Image: Screenshot of a natural language processing tool. EYES can add and subtract concepts from the text you enter based on your English understanding of the training data. Screenshot.

Machine learning takes data from the past, “learns” it to produce models, and uses it to perform future tasks.

EYES uses GLoVe to create text by creating a series of metaphors, while “analogy” compares one thing and another. For example, if I ask you, “A man is supposed to be a king, what about a woman?” – You may answer “Queen.” This is an easy case.

But I can ask a more challenging question: “A rose is supposed to have a razor. What about love?” Depending on your interpretation of the language, there are several possible answers. When asked about these analogies, GLoVe generates “queen” and “betrayal” responses, respectively.

GLoVe represents each word in English as a vector in a multidimensional space (about 300 dimensions). With such tasks, it can perform calculations with words and add and subtract words as numbers.

Cyborg culture has been here.

The problem with machine learning is that some concepts’ connections are hidden inside the black box. We can not see or touch them. Approaches to creating more transparency in machine learning models have been the focus of much current research.

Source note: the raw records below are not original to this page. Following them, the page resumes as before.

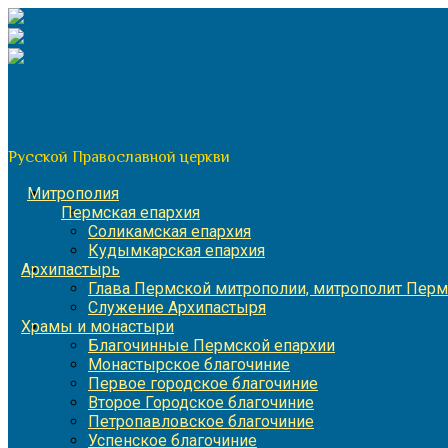
Перейти
к
содержимому
По благословению митрополита Пермского и Кунгурского 
Пермская митрополия
Русской Православной церкви
Митрополия
Пермская епархия
Соликамская епархия
Кудымкарская епархия
Архипастырь
Глава Пермской митрополии, митрополит Перм
Служение Архипастыря
Храмы и монастыри
Благочинные Пермской епархии
Монастырское благочиние
Первое городское благочиние
Второе Городское благочиние
Петропавловское благочиние
Успенское благочиние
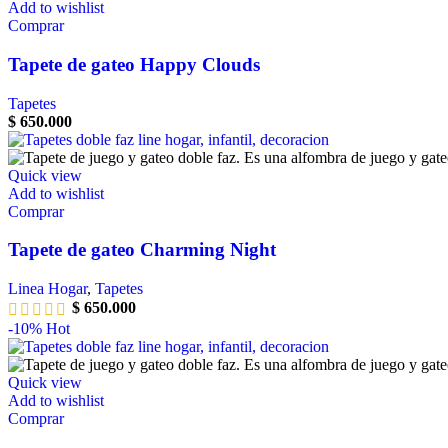
Add to wishlist
Comprar
Tapete de gateo Happy Clouds
Tapetes
$
650.000
Quick view
Add to wishlist
Comprar
Tapete de gateo Charming Night
Linea Hogar
,
Tapetes
$
650.000
-10%
Hot
Quick view
Add to wishlist
Comprar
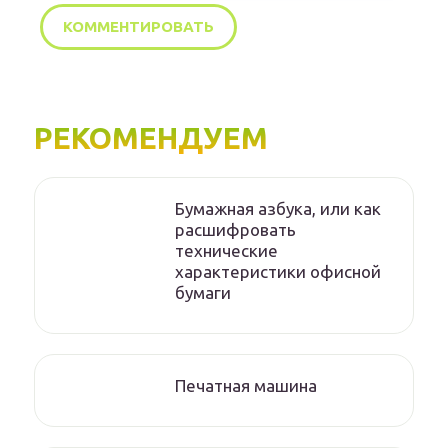
РЕКОМЕНДУЕМ
Бумажная азбука, или как
расшифровать
технические
характеристики офисной
бумаги
Печатная машина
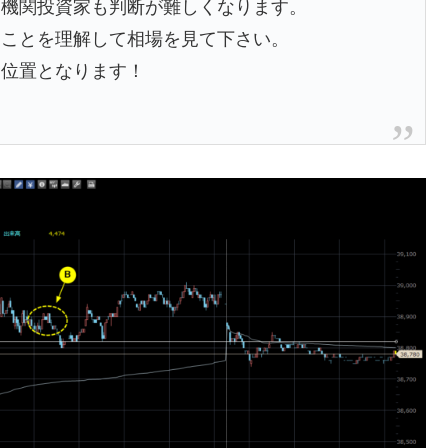
は機関投資家も判断が難しくなります。
うことを理解して相場を見て下さい。
禁位置となります！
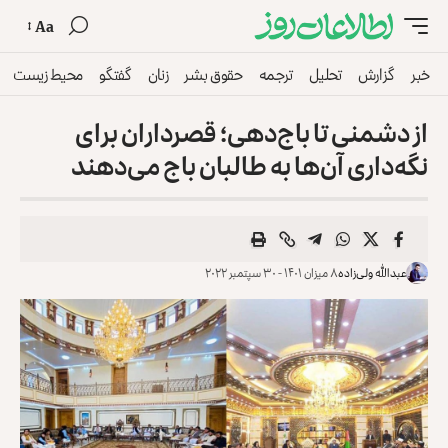
Aa
خبر
گزارش
تحلیل
ترجمه
حقوق بشر
زنان
گفتگو
محیط زیست
از دشمنی تا باج‌دهی؛ قصرداران برای
نگه‌داری آن‌ها به طالبان باج می‌دهند
عبدالله ولی‌زاده
۸ میزان ۱۴۰۱ - ۳۰ سپتمبر ۲۰۲۲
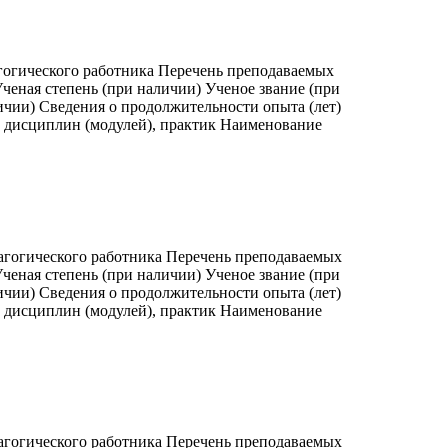
гогического работника Перечень преподаваемых
ченая степень (при наличии) Ученое звание (при
ичии) Сведения о продолжительности опыта (лет)
, дисциплин (модулей), практик Наименование
агогического работника Перечень преподаваемых
ченая степень (при наличии) Ученое звание (при
ичии) Сведения о продолжительности опыта (лет)
, дисциплин (модулей), практик Наименование
агогического работника Перечень преподаваемых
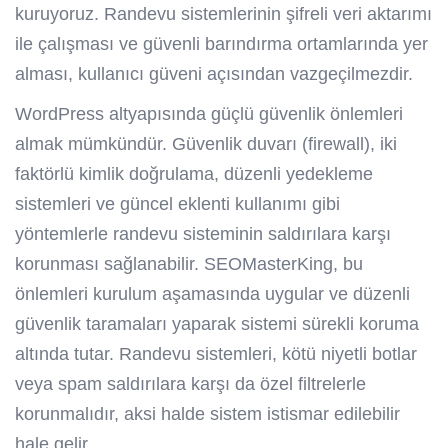
kuruyoruz. Randevu sistemlerinin şifreli veri aktarımı
ile çalışması ve güvenli barındırma ortamlarında yer
alması, kullanıcı güveni açısından vazgeçilmezdir.
WordPress altyapısında güçlü güvenlik önlemleri
almak mümkündür. Güvenlik duvarı (firewall), iki
faktörlü kimlik doğrulama, düzenli yedekleme
sistemleri ve güncel eklenti kullanımı gibi
yöntemlerle randevu sisteminin saldırılara karşı
korunması sağlanabilir. SEOMasterKing, bu
önlemleri kurulum aşamasında uygular ve düzenli
güvenlik taramaları yaparak sistemi sürekli koruma
altında tutar. Randevu sistemleri, kötü niyetli botlar
veya spam saldırılara karşı da özel filtrelerle
korunmalıdır, aksi halde sistem istismar edilebilir
hale gelir.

The purpose of EYES is to test these dependencies playfully. So you can create an intuition for how machine learning models view the world.

Some similes will surprise you with their temper, while others may confuse you. However, every affiliation is inferred from a huge collection of billions of words written by ordinary people.

Models like GPT-3, which have learned from similar data sources, now influence how language is used. Having all the news made up of typewritten texts is no longer a scientific myth. This technology has been created so far.

The use of everyday language to interact with a computer is called “natural language processing.”

And the cultural footprint of machine learning models seems to be just growing.